#### Dataset excerpts:
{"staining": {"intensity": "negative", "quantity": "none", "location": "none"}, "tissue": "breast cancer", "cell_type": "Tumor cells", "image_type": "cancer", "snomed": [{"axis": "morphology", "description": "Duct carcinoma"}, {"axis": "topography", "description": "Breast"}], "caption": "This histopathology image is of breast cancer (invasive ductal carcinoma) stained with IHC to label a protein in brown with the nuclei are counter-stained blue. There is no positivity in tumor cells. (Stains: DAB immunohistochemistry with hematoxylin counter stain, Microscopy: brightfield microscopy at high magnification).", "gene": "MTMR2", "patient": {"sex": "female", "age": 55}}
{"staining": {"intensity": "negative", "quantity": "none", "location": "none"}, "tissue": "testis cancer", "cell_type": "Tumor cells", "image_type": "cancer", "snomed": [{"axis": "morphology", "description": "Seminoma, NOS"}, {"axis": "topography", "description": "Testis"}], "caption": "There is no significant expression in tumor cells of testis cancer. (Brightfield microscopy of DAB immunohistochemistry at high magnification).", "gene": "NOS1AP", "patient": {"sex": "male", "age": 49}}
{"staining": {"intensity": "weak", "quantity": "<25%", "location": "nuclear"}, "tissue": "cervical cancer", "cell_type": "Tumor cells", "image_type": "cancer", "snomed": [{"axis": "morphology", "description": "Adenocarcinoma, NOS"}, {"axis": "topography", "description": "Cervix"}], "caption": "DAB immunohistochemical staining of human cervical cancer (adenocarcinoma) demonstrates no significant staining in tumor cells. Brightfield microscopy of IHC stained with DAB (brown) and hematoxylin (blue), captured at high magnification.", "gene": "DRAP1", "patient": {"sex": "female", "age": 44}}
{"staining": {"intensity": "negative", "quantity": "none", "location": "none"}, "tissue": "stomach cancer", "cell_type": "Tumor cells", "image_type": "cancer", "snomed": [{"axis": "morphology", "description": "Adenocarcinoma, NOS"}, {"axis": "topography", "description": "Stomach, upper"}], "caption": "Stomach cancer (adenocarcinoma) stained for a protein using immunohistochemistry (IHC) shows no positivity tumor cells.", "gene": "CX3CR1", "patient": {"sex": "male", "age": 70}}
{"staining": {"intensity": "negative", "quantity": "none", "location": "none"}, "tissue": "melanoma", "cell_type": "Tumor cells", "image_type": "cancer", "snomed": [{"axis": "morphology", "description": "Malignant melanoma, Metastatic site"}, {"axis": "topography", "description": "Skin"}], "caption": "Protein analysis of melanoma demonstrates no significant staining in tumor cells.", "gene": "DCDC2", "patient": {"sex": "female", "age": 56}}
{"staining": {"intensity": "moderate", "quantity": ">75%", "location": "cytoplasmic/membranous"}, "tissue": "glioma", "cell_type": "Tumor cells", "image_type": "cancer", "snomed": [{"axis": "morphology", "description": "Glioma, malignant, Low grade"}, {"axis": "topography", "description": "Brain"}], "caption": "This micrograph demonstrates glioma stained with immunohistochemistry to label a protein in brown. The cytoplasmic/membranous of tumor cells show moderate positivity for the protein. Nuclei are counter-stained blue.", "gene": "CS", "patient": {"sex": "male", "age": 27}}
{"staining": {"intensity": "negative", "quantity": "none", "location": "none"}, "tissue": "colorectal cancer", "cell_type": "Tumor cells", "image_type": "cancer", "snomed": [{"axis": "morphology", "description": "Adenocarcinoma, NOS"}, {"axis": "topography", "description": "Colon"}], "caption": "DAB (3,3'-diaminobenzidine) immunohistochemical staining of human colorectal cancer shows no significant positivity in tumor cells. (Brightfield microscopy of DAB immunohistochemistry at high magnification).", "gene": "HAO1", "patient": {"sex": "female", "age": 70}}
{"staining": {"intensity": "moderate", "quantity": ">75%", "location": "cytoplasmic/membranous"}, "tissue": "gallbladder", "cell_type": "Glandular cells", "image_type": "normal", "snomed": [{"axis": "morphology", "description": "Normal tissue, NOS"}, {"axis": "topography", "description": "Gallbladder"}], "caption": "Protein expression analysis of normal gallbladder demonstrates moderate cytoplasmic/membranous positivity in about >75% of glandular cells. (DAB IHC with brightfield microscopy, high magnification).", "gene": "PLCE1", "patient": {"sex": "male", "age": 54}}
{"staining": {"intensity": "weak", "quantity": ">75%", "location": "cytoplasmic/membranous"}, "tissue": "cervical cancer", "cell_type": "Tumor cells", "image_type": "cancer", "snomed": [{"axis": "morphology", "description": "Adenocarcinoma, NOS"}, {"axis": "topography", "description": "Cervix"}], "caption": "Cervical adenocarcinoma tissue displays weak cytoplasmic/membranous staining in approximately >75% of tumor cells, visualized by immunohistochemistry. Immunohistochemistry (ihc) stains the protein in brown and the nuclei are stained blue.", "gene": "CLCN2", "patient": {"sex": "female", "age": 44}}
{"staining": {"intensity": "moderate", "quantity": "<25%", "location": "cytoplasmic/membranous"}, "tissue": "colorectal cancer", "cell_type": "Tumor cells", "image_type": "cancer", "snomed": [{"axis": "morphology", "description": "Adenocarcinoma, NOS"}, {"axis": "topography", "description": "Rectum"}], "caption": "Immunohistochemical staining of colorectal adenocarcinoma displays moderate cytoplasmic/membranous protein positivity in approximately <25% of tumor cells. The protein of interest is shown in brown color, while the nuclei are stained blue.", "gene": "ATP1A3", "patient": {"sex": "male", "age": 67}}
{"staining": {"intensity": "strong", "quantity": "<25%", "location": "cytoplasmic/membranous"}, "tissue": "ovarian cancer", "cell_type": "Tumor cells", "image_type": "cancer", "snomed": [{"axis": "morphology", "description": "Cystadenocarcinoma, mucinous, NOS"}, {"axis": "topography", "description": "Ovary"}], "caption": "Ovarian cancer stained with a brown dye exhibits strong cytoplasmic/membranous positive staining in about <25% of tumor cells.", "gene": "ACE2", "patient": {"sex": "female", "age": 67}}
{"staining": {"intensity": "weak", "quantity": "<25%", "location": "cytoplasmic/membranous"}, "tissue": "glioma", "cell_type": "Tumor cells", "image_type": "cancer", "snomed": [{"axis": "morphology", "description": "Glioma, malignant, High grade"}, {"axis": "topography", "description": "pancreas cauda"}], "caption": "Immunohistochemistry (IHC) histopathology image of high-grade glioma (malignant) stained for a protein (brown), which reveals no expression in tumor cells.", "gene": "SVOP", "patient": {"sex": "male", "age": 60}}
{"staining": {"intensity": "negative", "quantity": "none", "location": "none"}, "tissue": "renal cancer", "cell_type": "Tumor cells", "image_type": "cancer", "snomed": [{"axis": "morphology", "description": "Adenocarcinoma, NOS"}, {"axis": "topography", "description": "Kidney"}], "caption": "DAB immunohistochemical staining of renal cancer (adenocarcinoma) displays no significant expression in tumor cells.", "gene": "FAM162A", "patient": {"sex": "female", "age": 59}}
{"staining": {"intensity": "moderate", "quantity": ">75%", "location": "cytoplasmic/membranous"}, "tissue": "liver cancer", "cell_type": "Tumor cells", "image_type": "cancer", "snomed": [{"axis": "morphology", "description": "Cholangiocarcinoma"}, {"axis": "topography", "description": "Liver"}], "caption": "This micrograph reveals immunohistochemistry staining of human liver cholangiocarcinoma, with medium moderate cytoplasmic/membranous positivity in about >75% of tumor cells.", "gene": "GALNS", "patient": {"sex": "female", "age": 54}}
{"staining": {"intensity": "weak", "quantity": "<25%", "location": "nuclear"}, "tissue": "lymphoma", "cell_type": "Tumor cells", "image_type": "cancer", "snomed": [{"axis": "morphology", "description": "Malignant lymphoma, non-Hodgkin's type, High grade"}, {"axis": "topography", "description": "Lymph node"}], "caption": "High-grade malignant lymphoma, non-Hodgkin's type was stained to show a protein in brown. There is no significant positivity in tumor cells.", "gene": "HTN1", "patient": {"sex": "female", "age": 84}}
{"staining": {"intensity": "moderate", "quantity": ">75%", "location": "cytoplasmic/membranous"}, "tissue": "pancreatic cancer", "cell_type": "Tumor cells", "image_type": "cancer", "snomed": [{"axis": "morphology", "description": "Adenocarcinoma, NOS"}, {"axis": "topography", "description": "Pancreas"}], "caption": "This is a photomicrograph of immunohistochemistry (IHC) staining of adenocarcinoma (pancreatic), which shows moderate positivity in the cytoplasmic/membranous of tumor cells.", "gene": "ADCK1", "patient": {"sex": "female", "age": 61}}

#### Exercise description:
Write out exactly the lines above from the line with "expression analysis of" through the line with "adenocarcinoma tissue displays", both of them included, and leave out all other lines.

#### Answer area:
{"staining": {"intensity": "moderate", "quantity": ">75%", "location": "cytoplasmic/membranous"}, "tissue": "gallbladder", "cell_type": "Glandular cells", "image_type": "normal", "snomed": [{"axis": "morphology", "description": "Normal tissue, NOS"}, {"axis": "topography", "description": "Gallbladder"}], "caption": "Protein expression analysis of normal gallbladder demonstrates moderate cytoplasmic/membranous positivity in about >75% of glandular cells. (DAB IHC with brightfield microscopy, high magnification).", "gene": "PLCE1", "patient": {"sex": "male", "age": 54}}
{"staining": {"intensity": "weak", "quantity": ">75%", "location": "cytoplasmic/membranous"}, "tissue": "cervical cancer", "cell_type": "Tumor cells", "image_type": "cancer", "snomed": [{"axis": "morphology", "description": "Adenocarcinoma, NOS"}, {"axis": "topography", "description": "Cervix"}], "caption": "Cervical adenocarcinoma tissue displays weak cytoplasmic/membranous staining in approximately >75% of tumor cells, visualized by immunohistochemistry. Immunohistochemistry (ihc) stains the protein in brown and the nuclei are stained blue.", "gene": "CLCN2", "patient": {"sex": "female", "age": 44}}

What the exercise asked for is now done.